**Texte retenu:**
####################
Guillaume Soro : "La réconciliation fait son chemin en Côte d'Ivoire"
Le 06 juillet 2012 par France 24 - Un an après la fin de la crise post-électorale en Côte d'Ivoire, le président de l’Assemblée nationale ivoirienne est en visite en France.
Interviewé par FRANCE 24, il revient sur le difficile processus de réconciliation dans le pays.
Le 06 juillet 2012 par France 24 - Un an après la fin de la crise post-électorale en Côte d'Ivoire, le président de l’Assemblée nationale ivoirienne est en visite en France.
Interviewé par FRANCE 24, il revient sur le difficile processus de réconciliation dans le pays.
"Dix-sept ans après [le conflit] au Rwanda, on parle encore de réconciliation. Vingt ans après [la fin de l’apartheid] en Afrique du Sud, on continue de parler de réconciliation. Vous n’imaginez pas que la réconciliation en Côte d’Ivoire va venir comme par un coup de baguette magique !", s’exclame Guillaume Soro, président de l’Assemblée nationale ivoirienne, interviewé le 4 juillet sur l’antenne de FRANCE 24.
Et pour cause. Un peu plus d’un an après l’investiture d’Alassane Ouattara à la tête de la Côte d’Ivoire, le 21 mai 2011, date marquant la fin de la crise post-électorale, le pays est toujours en proie à des violences. Les habitants de l’extrême ouest du pays sont, notamment, la cible d’attaques répétées de la part de groupes armés. En moins de deux mois, une trentaine de personnes - 20 civils, un militaire et sept casques bleus nigériens - y ont perdu la vie. À Abidjan, le pouvoir et ses opposants se renvoient la responsabilité de ces actes. L’ONU se garde d’attribuer ces violences à un groupe précis, mais l’ONG Human Rights Watch a récemment pointé du doigt les anciens combattants pro-Gbagbo et des mercenaires libériens.
Début juin, les autorités ivoiriennes ont assuré avoir déjoué une tentative de coup d’État ourdie par des partisans de l’ancien président ivoirien en exil. Un climat de défiance mine la réconciliation nationale, à laquelle Alassane Ouattara avait accordé tant de place lors de son discours d’investiture. D’autant plus que, pour l’heure, seuls des partisans de l’ancien président ont été inquiétés par la justice internationale pour des crimes et des exactions commis pendant la crise post-électorale… Le rapport préliminaire de la Cour pénale internationale (CPI) indiquait pourtant qu’ils étaient aussi bien le fait des pro-Gbagbo que des pro-Ouattara. Ces derniers mois, cependant, la CPI oriente désormais son enquête vers les proches d’Alassane Ouattara.
####################
(Images de données en graphiques)
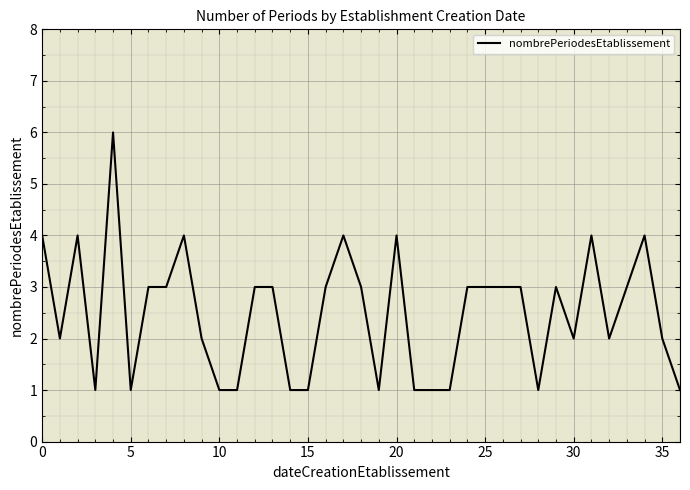

What is the difference between the maximum and minimum values?

5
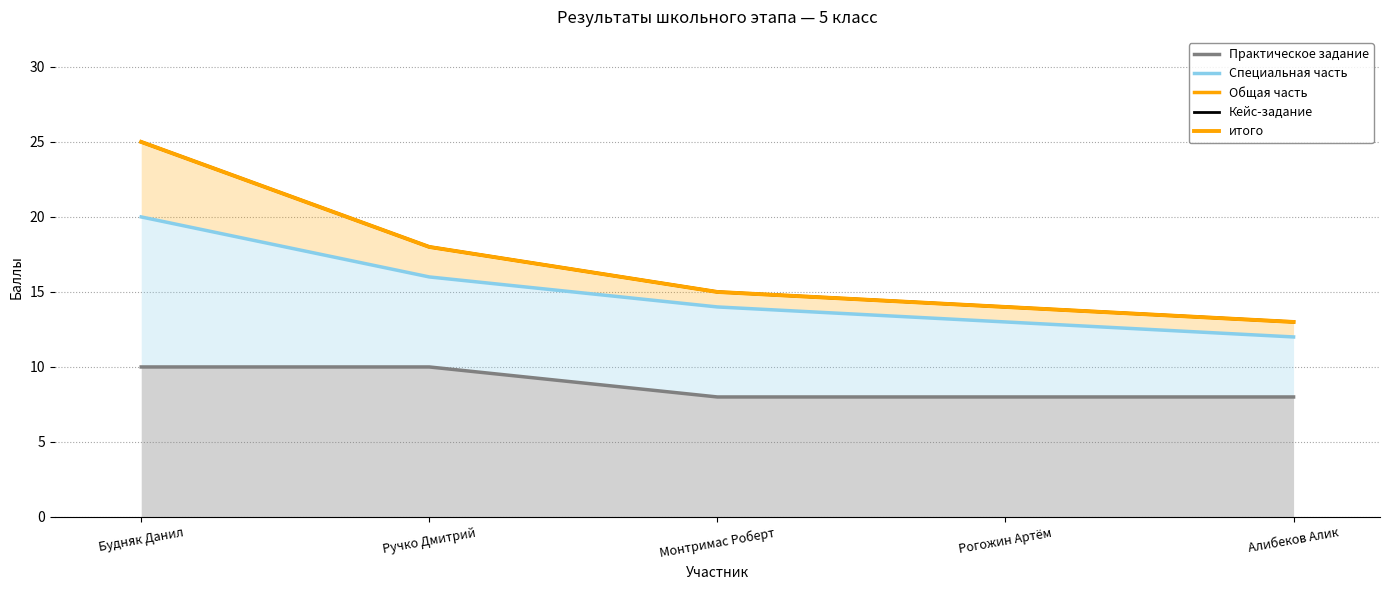

Is it true that итого equals 24 at Ручко Дмитрий?

False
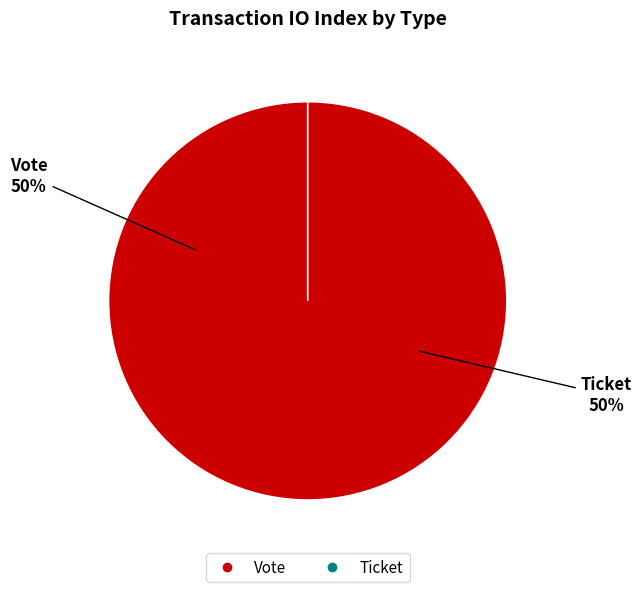

To the nearest percent, what is the difference between the largest and smallest slice percentages?

100%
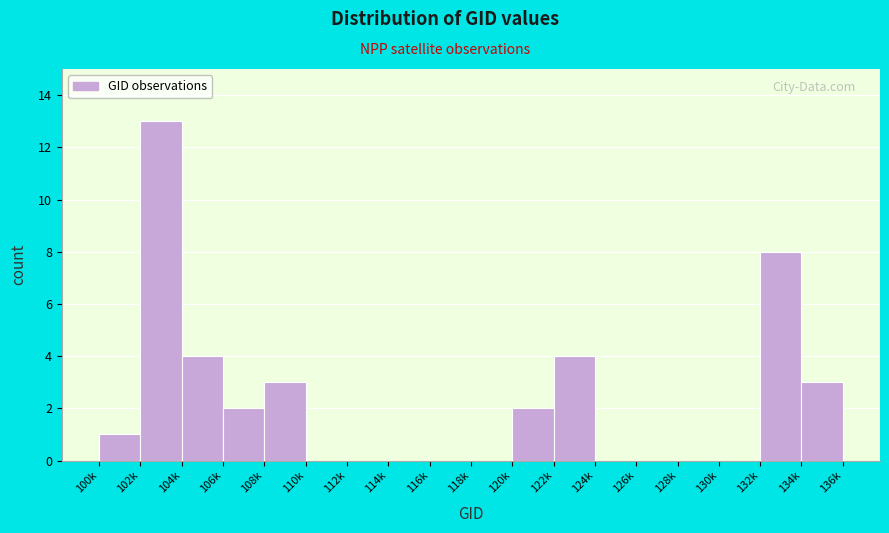

Reading right to left, extract all data points from this chart.

134k=3	132k=8	130k=0	128k=0	126k=0	124k=0	122k=4	120k=2	118k=0	116k=0	114k=0	112k=0	110k=0	108k=3	106k=2	104k=4	102k=13	100k=1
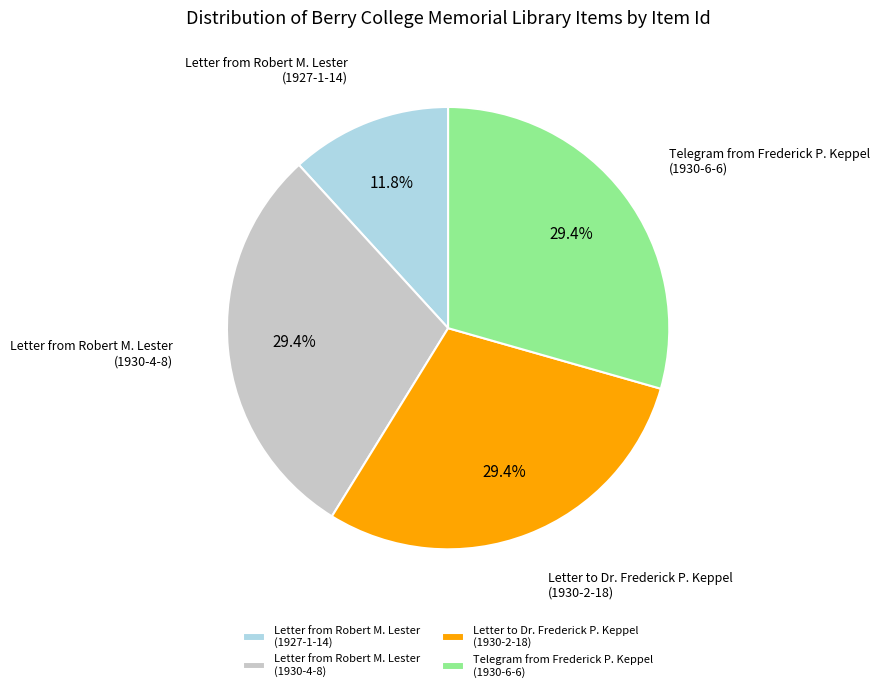

How many slices are in this pie chart?

4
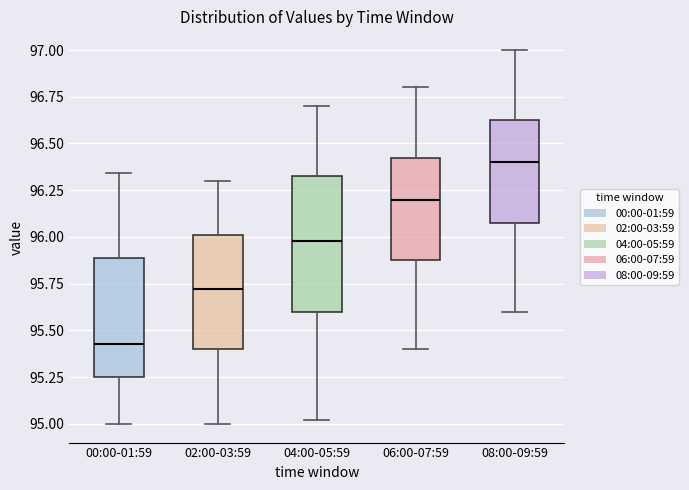

Where is the lower edge of the box for 00:00-01:59 on the y-axis? The values are not printed on the chart, so give them approximately, as read against the axis.

95.25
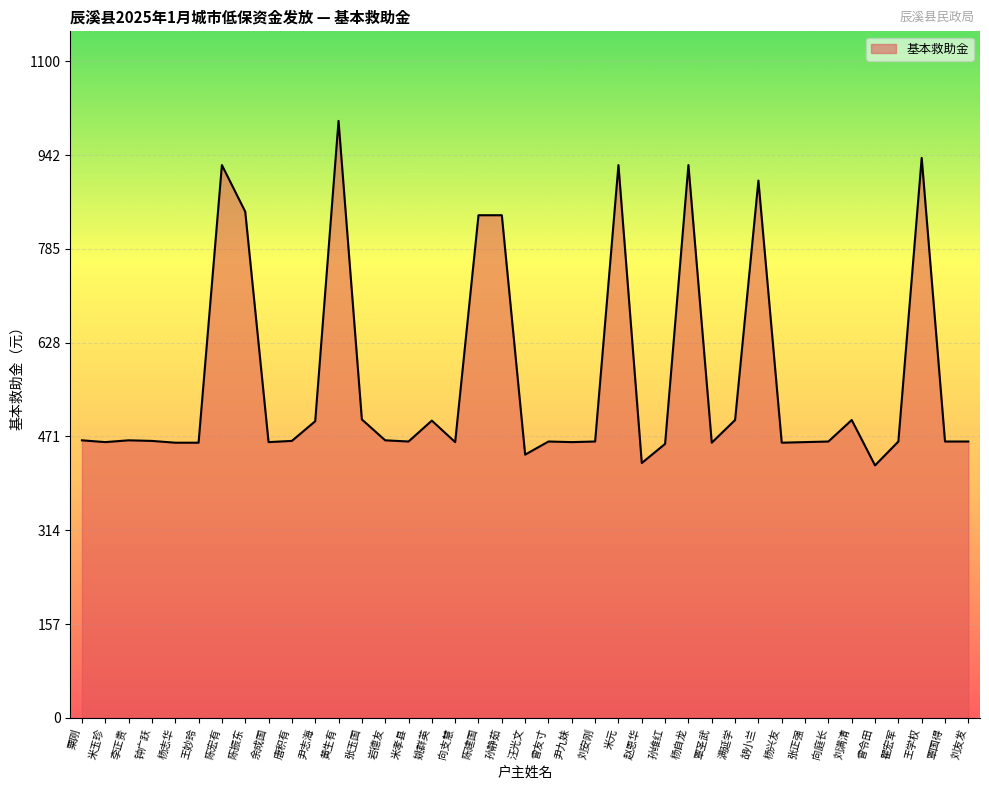

What is the sum of all values?

22109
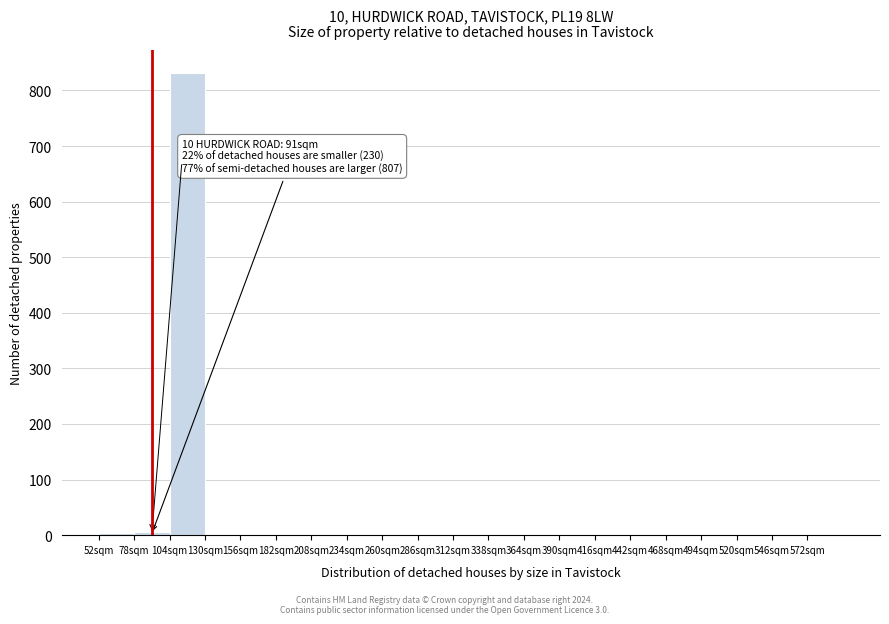

Which range on the x-axis has the tallest bar?

104 to 130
####################
**Votre consigne:** Pouvez-vous rédiger la suite de l'article sur la réconciliation en Côte d'Ivoire, en reprenant après sa dernière phrase ?

**Réponse rédigée:**
Soro dans la ligne de mire de la justice internationale
Guillaume Soro lui-même semble être dans le collimateur de La Haye pour les exactions commises, sous son commandement, par les Forces nouvelles (FN), devenues par la suite les Forces républicaines de Côte d’Ivoire (FRCI). Pour le moment, aucune action n’a été officiellement lancée contre lui. "Je suis surpris qu’on puisse dire qu’il y a des soupçons à mon encontre, répond l’intéressé au micro de FRANCE 24. J’ai été Premier ministre [de Laurent Gbagbo], j’ai organisé des élections dans mon pays avec la Commission électorale indépendante, j’ai dirigé, en tant que ministre de la Défense, les Forces républicaines de Côte d’Ivoire qui ont agi avec la communauté internationale en légitime défense quand, le 28 novembre 2010, M. Gbagbo a décidé de s’accrocher au pouvoir et de livrer la population ivoirienne aux tueries de ses miliciens", poursuit Guillaume Soro.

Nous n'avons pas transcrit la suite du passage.